Читать книгу Color - Karen Speerstra - Страница 10
Light-Birthing Stories
ОглавлениеThe command of Genesis “Let there be light!” was so strong, according to the Hebrew tradition, that Adam could see from one end of the universe to the other. This primordial light is sometimes called a “Hidden Light.” Howard Schwartz, professor of English at the University of Missouri, describes it as coming forth from the place in the universe where the Temple in Jerusalem would one day stand. Some say it came when “God wrapped himself in a prayer shawl of light.” Where did it go? Perhaps it’s hidden in the stories of the Torah. Others say it’s not hidden at all, but only the righteous can see it.3
Our Divine Creator may have said, “Let there be time and space!” “Let there be a universe filled with possibility.” “Let there be a womblike environment for all things to grow.” But first, the Creator said, “Let there be light.” Why? Because our Creator wanted to have us help with the creating of something in His/Her image. We come from light and color. And we will return to light and color. Physicists tell us everything, every atom that forms what we see around us, inside us, and within everything on earth, and in fact, in all the planets we can number, once came from the stars. Every breath we take is “star-breath.” Kenneth F. Weaver, a science writer who died at 94 in 2010, once put it like this: “It may come as a shock to learn that nearly all the atoms in your body and in the earth were once part of a star that exploded and disintegrated, and that probably those same atoms were once the debris of still an earlier star.”4
People from around our globe tell various stories of how we were collectively birthed into light on that “first day.” The ancient Mayas-Quiché say in their sacred book, the Popol Vuh, that “The Heart of Heavens” was the “track of lightning,” the “flash that wounds.” Australian aborigines explain it like this: “In the Beginning the Earth was an infinite and murky plain, separated from the sky and from the great salt sea and smothered in a shadowy twilight. There were neither Sun nor moon nor Stars… On the morning of the First Day, the Sun felt the urge to be born… The Sun burst through the surface, flooding the land with golden light, warming the hollows under which each Ancestor lay sleeping…”5
The Maoris’ oral culture from New Zealand tells how Ranginui, the sky father, and Papatuanuku, the earth mother, came together and birthed seventy children. They were so close, however, that their embrace kept the light out so all their kids had to live in a world of darkness. Finally, a long, rhythmic, Maori creation chant tell us, the children managed to separate their parents from their embrace and then light streamed into the world.

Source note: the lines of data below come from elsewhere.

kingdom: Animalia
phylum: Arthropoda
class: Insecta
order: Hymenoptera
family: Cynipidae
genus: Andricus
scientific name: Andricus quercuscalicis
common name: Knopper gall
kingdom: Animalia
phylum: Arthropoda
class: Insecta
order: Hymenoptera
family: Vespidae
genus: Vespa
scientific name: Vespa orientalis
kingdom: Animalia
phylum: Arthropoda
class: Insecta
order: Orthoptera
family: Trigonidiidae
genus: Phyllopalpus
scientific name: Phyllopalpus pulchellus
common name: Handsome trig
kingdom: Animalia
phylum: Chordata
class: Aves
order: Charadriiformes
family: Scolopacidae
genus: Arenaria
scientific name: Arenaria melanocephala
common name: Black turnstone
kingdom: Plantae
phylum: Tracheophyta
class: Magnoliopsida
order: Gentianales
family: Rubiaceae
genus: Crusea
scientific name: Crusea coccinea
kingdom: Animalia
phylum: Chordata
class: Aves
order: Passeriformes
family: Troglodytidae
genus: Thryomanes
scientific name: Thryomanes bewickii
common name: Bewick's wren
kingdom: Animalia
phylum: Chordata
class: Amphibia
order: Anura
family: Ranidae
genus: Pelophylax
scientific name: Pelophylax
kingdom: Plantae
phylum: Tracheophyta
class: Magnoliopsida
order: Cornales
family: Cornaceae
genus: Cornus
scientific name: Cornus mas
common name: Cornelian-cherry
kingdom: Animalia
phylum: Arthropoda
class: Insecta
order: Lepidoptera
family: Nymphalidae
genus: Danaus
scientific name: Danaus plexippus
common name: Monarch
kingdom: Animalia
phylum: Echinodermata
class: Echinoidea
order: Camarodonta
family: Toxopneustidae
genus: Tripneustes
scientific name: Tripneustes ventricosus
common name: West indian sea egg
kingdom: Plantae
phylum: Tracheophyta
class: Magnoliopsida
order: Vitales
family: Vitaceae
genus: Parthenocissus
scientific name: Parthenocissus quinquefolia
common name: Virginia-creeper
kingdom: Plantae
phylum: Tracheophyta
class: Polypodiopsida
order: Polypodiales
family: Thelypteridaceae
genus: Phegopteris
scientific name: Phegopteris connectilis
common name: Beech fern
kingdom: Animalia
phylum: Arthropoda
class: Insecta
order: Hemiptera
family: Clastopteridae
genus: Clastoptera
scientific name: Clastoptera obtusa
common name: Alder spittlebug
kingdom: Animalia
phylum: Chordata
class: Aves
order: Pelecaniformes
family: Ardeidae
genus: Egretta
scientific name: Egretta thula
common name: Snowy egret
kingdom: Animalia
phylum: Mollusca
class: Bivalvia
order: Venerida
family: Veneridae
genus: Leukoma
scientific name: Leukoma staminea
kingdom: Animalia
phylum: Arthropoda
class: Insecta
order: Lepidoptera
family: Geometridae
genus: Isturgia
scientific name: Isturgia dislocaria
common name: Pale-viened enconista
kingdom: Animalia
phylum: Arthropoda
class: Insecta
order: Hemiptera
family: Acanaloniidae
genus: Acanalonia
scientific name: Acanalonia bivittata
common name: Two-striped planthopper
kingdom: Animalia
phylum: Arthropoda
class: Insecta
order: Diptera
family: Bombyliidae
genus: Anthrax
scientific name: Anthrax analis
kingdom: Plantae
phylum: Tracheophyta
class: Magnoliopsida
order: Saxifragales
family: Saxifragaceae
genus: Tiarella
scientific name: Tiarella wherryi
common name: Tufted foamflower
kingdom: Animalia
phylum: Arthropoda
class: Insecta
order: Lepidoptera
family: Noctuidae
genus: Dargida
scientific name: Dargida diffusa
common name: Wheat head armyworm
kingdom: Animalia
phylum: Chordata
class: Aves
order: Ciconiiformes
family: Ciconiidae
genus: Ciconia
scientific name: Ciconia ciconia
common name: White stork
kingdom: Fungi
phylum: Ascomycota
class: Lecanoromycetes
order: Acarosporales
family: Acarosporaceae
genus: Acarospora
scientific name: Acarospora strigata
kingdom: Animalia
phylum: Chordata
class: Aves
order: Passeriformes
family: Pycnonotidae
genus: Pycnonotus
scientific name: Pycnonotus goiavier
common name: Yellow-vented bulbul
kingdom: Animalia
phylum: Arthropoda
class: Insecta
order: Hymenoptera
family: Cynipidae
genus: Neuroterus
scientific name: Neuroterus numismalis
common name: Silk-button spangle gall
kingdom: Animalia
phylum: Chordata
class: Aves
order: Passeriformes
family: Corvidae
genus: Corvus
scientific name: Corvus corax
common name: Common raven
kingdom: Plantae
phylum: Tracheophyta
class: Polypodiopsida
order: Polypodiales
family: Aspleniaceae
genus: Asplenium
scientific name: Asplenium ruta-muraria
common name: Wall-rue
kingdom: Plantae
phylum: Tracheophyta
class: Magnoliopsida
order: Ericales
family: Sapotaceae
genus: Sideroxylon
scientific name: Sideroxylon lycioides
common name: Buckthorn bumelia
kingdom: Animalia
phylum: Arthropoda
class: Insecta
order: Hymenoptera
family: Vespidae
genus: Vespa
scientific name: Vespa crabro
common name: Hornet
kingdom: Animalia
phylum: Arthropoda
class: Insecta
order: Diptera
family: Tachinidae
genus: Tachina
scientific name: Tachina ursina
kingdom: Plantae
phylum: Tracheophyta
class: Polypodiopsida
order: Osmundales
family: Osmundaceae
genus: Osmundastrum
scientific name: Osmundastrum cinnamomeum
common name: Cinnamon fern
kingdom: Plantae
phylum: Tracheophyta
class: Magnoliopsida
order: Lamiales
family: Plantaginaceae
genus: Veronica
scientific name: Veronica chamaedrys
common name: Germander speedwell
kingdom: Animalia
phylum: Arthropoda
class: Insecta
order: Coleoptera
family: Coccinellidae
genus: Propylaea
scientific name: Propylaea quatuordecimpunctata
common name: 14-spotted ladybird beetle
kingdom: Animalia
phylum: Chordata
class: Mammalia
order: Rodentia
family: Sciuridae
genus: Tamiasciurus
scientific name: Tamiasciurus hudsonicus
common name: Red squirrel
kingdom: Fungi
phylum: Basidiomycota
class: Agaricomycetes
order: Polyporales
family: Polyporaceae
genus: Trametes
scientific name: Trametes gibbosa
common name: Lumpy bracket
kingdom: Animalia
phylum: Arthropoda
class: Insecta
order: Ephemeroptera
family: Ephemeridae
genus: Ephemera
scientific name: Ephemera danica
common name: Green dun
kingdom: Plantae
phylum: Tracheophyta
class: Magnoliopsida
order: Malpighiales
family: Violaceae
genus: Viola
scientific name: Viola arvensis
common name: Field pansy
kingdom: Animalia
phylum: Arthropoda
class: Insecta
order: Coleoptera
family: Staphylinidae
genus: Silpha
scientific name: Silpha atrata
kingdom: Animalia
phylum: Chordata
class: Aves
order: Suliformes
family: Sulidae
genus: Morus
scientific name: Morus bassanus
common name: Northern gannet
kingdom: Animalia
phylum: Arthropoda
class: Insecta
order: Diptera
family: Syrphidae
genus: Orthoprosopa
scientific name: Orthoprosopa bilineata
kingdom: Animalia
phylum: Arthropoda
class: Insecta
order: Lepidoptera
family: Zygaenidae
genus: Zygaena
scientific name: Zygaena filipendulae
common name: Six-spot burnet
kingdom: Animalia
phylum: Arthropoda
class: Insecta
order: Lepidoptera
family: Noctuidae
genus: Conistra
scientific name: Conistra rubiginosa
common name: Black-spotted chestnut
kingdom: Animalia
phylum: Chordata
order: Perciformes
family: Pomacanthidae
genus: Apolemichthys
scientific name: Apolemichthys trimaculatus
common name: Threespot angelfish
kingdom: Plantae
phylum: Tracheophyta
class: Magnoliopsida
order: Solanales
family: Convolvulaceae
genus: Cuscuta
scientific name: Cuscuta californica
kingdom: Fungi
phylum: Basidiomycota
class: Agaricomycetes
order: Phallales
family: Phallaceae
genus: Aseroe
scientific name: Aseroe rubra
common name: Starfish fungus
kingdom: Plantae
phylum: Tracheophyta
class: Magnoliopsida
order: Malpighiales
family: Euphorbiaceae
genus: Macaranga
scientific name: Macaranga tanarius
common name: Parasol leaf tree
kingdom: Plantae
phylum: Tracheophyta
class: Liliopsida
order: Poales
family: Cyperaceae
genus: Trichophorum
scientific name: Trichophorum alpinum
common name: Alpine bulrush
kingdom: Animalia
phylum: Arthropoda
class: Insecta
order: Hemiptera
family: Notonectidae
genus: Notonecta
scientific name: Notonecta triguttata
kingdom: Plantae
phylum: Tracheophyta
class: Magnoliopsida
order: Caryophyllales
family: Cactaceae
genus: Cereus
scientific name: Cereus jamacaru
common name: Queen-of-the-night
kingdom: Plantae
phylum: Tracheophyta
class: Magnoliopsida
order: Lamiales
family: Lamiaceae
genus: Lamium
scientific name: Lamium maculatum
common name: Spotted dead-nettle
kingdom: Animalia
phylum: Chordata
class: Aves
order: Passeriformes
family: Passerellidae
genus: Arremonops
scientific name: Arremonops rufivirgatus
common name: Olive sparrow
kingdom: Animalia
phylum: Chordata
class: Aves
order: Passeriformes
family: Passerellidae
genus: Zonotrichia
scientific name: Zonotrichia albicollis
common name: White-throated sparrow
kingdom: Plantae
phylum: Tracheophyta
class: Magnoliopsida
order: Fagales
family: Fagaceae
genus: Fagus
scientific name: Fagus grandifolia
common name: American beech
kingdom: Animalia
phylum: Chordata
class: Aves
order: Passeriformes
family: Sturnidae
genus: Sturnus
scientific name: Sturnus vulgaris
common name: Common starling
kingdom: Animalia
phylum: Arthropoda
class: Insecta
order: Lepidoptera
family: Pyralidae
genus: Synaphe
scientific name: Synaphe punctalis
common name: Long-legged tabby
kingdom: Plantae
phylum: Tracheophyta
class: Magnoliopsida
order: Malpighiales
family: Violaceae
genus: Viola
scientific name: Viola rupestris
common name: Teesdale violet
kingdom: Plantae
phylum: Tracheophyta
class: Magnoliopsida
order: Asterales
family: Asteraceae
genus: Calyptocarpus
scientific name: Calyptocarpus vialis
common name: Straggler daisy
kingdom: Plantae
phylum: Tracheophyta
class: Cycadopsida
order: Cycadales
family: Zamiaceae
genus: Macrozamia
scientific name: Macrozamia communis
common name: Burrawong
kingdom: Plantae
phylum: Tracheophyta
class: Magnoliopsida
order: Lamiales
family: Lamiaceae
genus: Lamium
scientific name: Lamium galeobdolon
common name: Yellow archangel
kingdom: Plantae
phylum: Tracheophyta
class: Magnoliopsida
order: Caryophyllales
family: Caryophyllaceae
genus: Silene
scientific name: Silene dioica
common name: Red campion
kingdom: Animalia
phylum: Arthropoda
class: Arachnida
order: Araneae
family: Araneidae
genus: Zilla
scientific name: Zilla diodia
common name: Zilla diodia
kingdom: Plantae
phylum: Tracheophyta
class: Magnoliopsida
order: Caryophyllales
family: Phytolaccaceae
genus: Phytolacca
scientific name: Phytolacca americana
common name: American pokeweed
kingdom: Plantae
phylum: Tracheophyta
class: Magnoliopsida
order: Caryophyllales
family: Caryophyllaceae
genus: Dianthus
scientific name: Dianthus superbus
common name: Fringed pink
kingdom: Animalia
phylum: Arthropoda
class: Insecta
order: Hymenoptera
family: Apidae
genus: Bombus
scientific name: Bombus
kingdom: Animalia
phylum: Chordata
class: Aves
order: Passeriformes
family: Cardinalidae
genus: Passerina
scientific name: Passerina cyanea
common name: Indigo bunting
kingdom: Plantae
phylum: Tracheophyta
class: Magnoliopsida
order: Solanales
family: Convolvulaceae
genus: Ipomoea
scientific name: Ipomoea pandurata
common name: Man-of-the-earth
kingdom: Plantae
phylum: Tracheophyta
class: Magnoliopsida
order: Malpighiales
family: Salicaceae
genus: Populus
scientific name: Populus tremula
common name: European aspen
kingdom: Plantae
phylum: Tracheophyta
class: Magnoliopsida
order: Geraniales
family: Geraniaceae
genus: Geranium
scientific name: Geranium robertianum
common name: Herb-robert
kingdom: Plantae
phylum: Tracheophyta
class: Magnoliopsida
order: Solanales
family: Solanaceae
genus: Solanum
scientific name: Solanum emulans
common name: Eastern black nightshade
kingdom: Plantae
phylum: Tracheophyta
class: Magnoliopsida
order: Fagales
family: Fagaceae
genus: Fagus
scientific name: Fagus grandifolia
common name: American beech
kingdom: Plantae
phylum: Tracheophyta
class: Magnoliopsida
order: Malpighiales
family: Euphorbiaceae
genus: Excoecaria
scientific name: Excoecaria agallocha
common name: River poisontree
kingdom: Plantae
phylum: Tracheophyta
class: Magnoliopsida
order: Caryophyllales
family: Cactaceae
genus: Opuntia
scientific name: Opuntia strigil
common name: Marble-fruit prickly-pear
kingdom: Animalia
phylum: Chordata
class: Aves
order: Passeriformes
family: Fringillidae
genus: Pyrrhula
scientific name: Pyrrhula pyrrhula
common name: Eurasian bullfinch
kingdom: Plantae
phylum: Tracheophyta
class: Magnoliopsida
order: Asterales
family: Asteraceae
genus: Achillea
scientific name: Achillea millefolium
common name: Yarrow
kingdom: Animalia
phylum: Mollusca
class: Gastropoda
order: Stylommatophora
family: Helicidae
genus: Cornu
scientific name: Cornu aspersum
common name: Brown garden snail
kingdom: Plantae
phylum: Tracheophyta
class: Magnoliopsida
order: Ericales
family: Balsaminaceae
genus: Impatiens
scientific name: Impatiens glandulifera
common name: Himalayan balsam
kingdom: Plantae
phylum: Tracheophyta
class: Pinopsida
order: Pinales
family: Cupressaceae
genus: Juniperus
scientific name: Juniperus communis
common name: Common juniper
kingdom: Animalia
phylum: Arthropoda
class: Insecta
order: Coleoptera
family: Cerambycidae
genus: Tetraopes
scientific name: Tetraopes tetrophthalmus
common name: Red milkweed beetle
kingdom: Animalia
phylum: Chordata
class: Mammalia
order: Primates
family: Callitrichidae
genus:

From the conception the increase,
From the increase the thought,
From the thought the remembrance,
From the remembrance the consciousness.
From consciousness the desire…6
From nothing our planet received the begetting. It all came, Japanese traditions explain, from a place beyond. “Before the heavens and the earth came into existence, all was a chaos, unimaginably limitless and without definite shape or form. Eon followed eon: then, lo! out of this boundless, shapeless mass something light and transparent rose up and formed the heaven. This was the Plain of High Heaven.”7
The Kono people of New Guinea tell the story of how the tou-tou bird sang its first notes and that brought light. The Yoruba people of Nigeria sing of Olorun, a great being in the sky who sparked gases into an explosion and from this fireball came earth’s light. And the Mossi people of Africa say everything originally came from truth. Interestingly enough, the ancient Greeks also used the same word for “light” as for “truth.”
Scientists tell us blue-green algae and bacteria lived on our planet for two billion years — all alone. From these first colors sprouted all life.